Supplied data >>
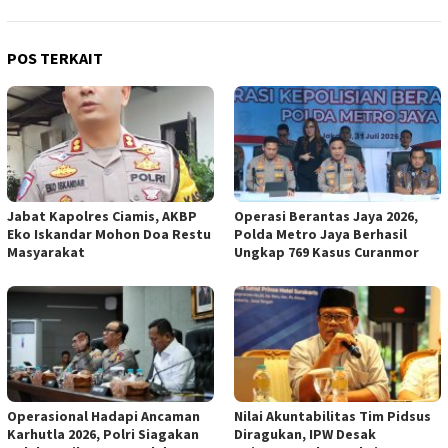
POS TERKAIT
Jabat Kapolres Ciamis, AKBP
Operasi Berantas Jaya 2026,
Eko Iskandar Mohon Doa Restu
Polda Metro Jaya Berhasil
Masyarakat
Ungkap 769 Kasus Curanmor
Operasional Hadapi Ancaman
Nilai Akuntabilitas Tim Pidsus
Karhutla 2026, Polri Siagakan
Diragukan, IPW Desak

Instructions to follow >>
Pull every line with the string "Jaya" from the data above.

Response area >>
Operasi Berantas Jaya 2026,
Polda Metro Jaya Berhasil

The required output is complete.